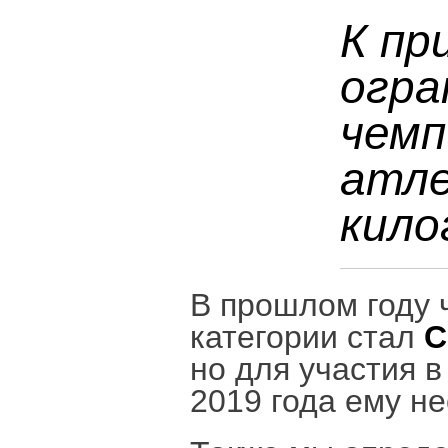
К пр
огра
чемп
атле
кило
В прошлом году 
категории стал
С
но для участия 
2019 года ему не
————
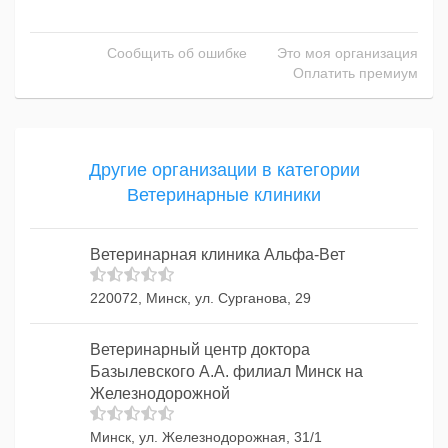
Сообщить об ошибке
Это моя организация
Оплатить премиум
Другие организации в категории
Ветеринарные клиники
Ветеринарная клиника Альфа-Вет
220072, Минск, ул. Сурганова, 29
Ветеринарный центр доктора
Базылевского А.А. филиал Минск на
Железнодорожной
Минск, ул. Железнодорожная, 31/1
————
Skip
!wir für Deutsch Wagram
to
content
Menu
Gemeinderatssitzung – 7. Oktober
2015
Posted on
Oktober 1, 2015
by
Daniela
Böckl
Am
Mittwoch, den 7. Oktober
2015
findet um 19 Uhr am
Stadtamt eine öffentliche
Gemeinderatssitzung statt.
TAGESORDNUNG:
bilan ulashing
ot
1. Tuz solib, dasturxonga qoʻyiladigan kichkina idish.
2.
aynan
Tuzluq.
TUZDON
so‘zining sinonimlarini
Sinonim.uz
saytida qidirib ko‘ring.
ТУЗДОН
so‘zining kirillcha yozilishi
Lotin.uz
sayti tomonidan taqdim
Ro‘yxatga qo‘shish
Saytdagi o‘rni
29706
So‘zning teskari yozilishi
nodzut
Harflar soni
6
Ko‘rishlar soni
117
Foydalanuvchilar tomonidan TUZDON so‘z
————
Look above for the line with "Другие организации в категории"; retype exactly that line, every line after it up to the line with "Минск, ул. Железнодорожная, 31/1", and that line too, nothing else.

**Result of this exercise**
Другие организации в категории
Ветеринарные клиники
Ветеринарная клиника Альфа-Вет
220072, Минск, ул. Сурганова, 29
Ветеринарный центр доктора
Базылевского А.А. филиал Минск на
Железнодорожной
Минск, ул. Железнодорожная, 31/1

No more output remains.